Collected data

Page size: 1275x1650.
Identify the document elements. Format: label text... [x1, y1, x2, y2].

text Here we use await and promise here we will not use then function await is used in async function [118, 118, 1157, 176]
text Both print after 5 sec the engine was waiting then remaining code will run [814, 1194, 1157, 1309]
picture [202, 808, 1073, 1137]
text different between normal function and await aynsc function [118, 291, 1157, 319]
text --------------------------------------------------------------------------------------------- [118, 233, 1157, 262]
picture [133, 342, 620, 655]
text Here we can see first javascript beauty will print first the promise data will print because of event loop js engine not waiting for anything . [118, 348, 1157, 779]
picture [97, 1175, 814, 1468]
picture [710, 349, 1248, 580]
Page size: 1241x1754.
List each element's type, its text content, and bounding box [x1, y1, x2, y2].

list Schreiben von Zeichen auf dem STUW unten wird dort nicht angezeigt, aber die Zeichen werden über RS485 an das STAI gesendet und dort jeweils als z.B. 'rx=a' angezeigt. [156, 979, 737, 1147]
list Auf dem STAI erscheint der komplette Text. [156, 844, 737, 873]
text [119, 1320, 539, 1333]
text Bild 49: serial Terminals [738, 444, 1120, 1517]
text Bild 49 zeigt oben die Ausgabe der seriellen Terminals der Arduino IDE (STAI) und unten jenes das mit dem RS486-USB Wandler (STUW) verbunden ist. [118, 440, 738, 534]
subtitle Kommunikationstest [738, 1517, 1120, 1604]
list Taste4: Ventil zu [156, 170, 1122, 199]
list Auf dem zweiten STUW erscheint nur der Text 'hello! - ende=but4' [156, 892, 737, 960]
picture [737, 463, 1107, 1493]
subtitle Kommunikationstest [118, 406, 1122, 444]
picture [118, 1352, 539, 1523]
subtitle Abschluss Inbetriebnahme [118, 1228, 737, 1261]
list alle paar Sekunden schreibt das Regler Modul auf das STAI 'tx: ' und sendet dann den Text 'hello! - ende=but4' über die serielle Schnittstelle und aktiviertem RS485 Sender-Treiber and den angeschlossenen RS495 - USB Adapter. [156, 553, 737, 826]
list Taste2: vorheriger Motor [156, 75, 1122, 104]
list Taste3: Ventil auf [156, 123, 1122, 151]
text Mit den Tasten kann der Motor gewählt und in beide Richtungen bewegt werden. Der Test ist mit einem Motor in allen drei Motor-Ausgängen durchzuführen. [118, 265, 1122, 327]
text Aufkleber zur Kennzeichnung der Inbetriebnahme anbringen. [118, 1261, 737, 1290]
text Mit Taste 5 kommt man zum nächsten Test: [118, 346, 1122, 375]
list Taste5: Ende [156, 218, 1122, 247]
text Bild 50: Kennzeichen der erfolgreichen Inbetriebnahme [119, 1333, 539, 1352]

*Problem to solve:* Copy out every line of all the records above, keeping each one unchanged.

*Final result:*
Page size: 1275x1650.
Identify the document elements. Format: label text... [x1, y1, x2, y2].

text Here we use await and promise here we will not use then function await is used in async function [118, 118, 1157, 176]
text Both print after 5 sec the engine was waiting then remaining code will run [814, 1194, 1157, 1309]
picture [202, 808, 1073, 1137]
text different between normal function and await aynsc function [118, 291, 1157, 319]
text --------------------------------------------------------------------------------------------- [118, 233, 1157, 262]
picture [133, 342, 620, 655]
text Here we can see first javascript beauty will print first the promise data will print because of event loop js engine not waiting for anything . [118, 348, 1157, 779]
picture [97, 1175, 814, 1468]
picture [710, 349, 1248, 580]
Page size: 1241x1754.
List each element's type, its text content, and bounding box [x1, y1, x2, y2].

list Schreiben von Zeichen auf dem STUW unten wird dort nicht angezeigt, aber die Zeichen werden über RS485 an das STAI gesendet und dort jeweils als z.B. 'rx=a' angezeigt. [156, 979, 737, 1147]
list Auf dem STAI erscheint der komplette Text. [156, 844, 737, 873]
text [119, 1320, 539, 1333]
text Bild 49: serial Terminals [738, 444, 1120, 1517]
text Bild 49 zeigt oben die Ausgabe der seriellen Terminals der Arduino IDE (STAI) und unten jenes das mit dem RS486-USB Wandler (STUW) verbunden ist. [118, 440, 738, 534]
subtitle Kommunikationstest [738, 1517, 1120, 1604]
list Taste4: Ventil zu [156, 170, 1122, 199]
list Auf dem zweiten STUW erscheint nur der Text 'hello! - ende=but4' [156, 892, 737, 960]
picture [737, 463, 1107, 1493]
subtitle Kommunikationstest [118, 406, 1122, 444]
picture [118, 1352, 539, 1523]
subtitle Abschluss Inbetriebnahme [118, 1228, 737, 1261]
list alle paar Sekunden schreibt das Regler Modul auf das STAI 'tx: ' und sendet dann den Text 'hello! - ende=but4' über die serielle Schnittstelle und aktiviertem RS485 Sender-Treiber and den angeschlossenen RS495 - USB Adapter. [156, 553, 737, 826]
list Taste2: vorheriger Motor [156, 75, 1122, 104]
list Taste3: Ventil auf [156, 123, 1122, 151]
text Mit den Tasten kann der Motor gewählt und in beide Richtungen bewegt werden. Der Test ist mit einem Motor in allen drei Motor-Ausgängen durchzuführen. [118, 265, 1122, 327]
text Aufkleber zur Kennzeichnung der Inbetriebnahme anbringen. [118, 1261, 737, 1290]
text Mit Taste 5 kommt man zum nächsten Test: [118, 346, 1122, 375]
list Taste5: Ende [156, 218, 1122, 247]
text Bild 50: Kennzeichen der erfolgreichen Inbetriebnahme [119, 1333, 539, 1352]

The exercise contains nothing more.